The following method new String()

is redundant:

public static String string( final String string ) {
    return new String( string.toLowerCase() );
}

      

toLowerCase()

returns a new (different) String

instance - new String()

does nothing useful here other than the reason for another object creation having the exact value of the instance String

returnedtoLowerCase()

Here's a small Groovy script showing the concept (hopefully notice it's Java under the scripting language):

String a = 'CamelCase'
String b = a.toLowerCase()

println "a='${a}'"
println "b='${b}'"

      

production

a='CamelCase'
b='camelcase'

      

Notice that a

it hasn't changed - it's unchanged; b

- new meaning String

.

The same is true for BigDecimal.movePointLeft()

or any other method on BigDecimal

that returns BigDecimal

- these are new instances, leaving the original instance unchanged.

OK, now to answer your question:

Having a set of operations for Strings

that are useful in your application is a great idea. Using a factory is probably not required for something like String

, but it might be for another immutable class that takes some work to create.

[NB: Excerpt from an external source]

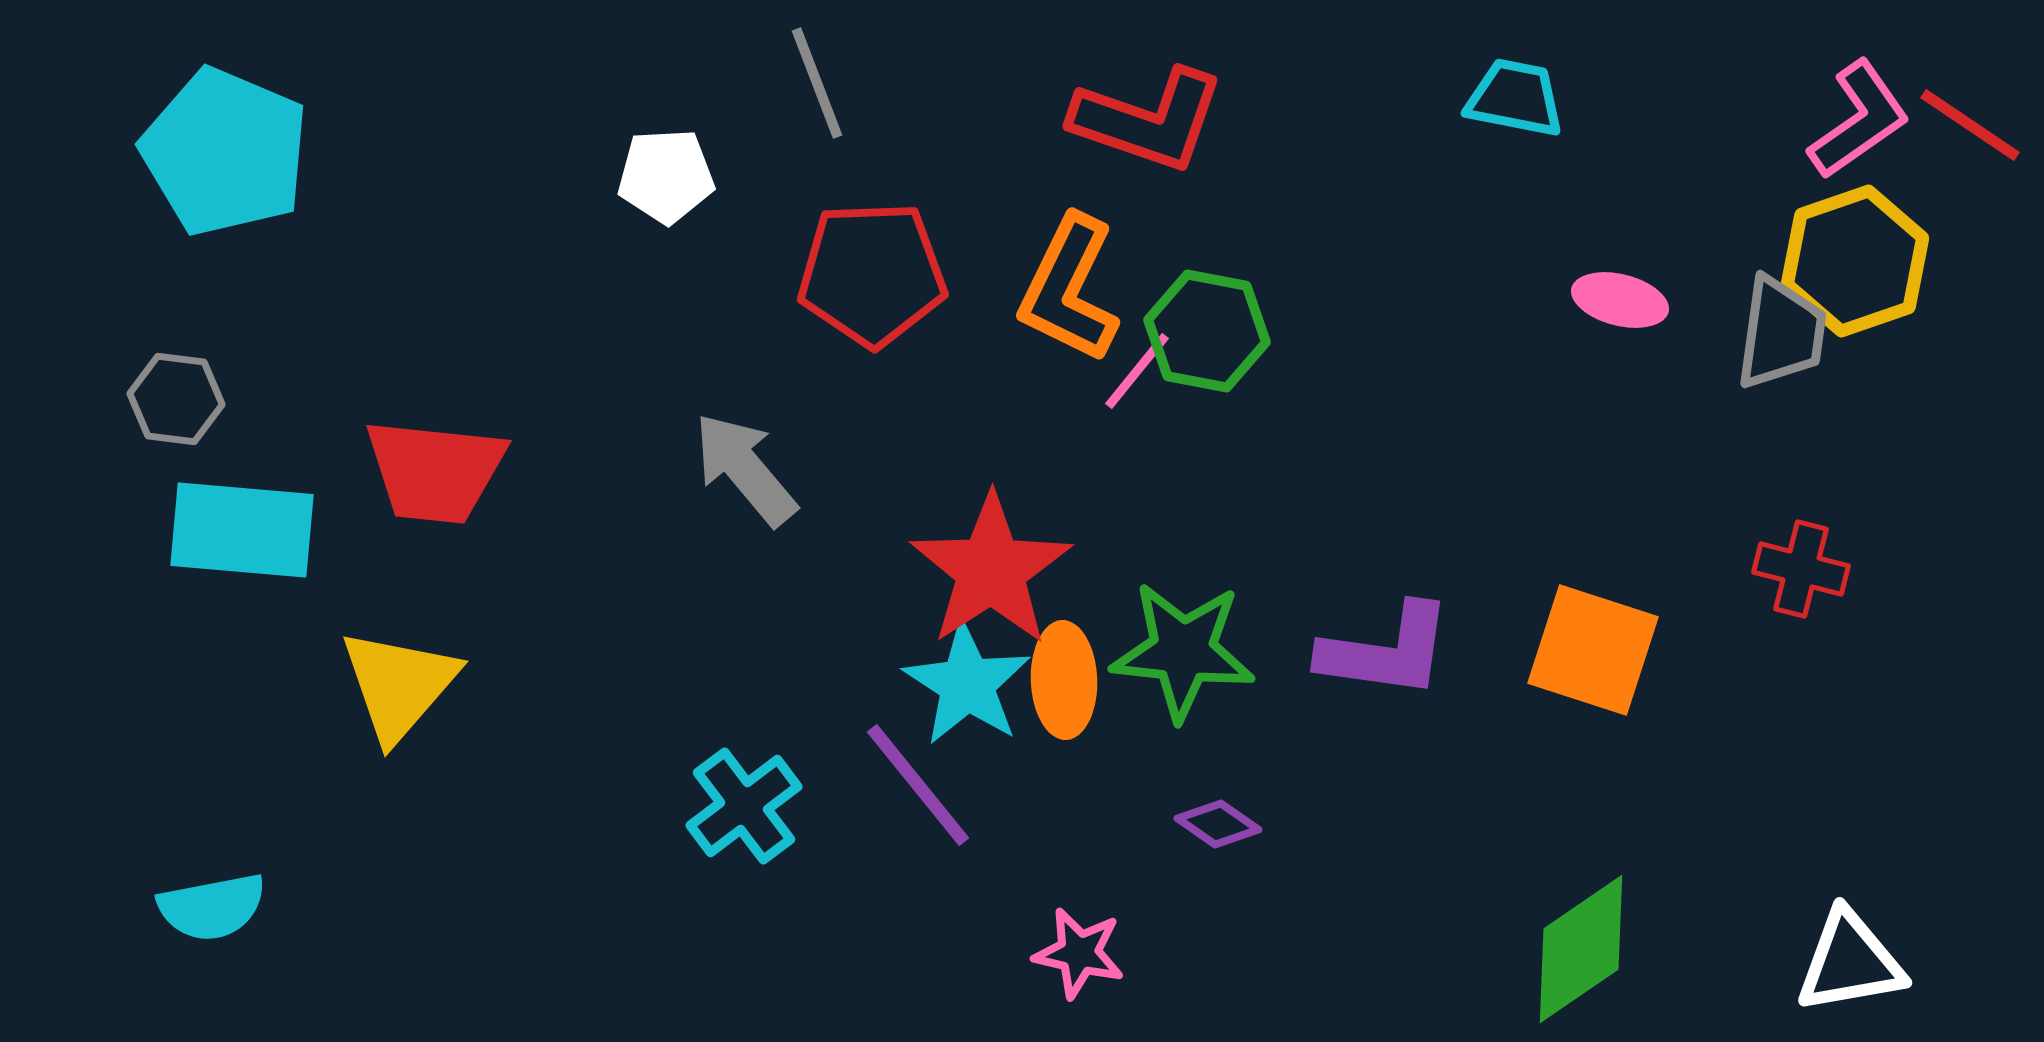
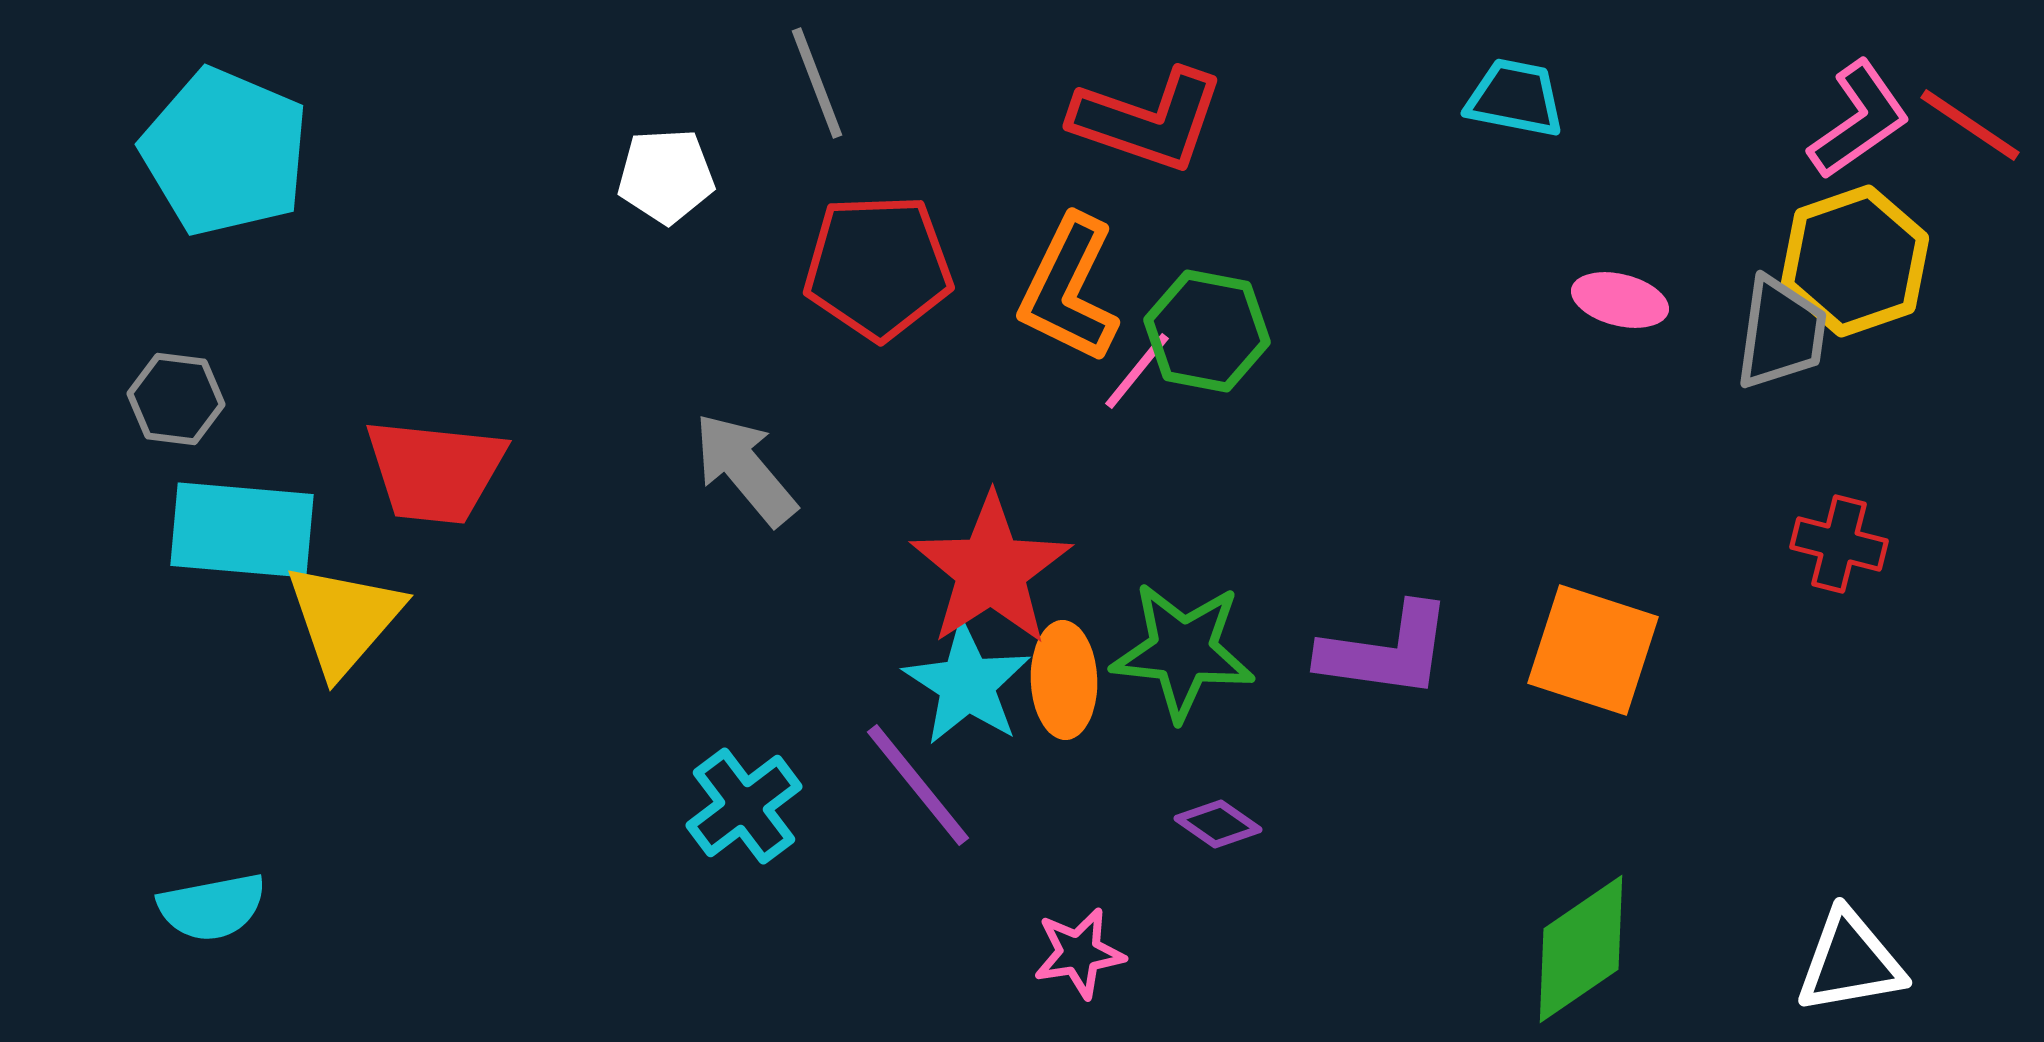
red pentagon: moved 6 px right, 7 px up
red cross: moved 38 px right, 25 px up
yellow triangle: moved 55 px left, 66 px up
pink star: rotated 22 degrees counterclockwise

In a case where it is not possible to extend the base class, for example the String

class static method

described by @kgiannakakis is fine.

Otherwise, if the "immutable" class is part of the application where you have access to the class declaration / definition, methods returning a new instance in the model BigDecimal

, String

etc. would be preferable. This is essentially what @Erik Hesselink, @Bruno Conde and @reallyinsane said.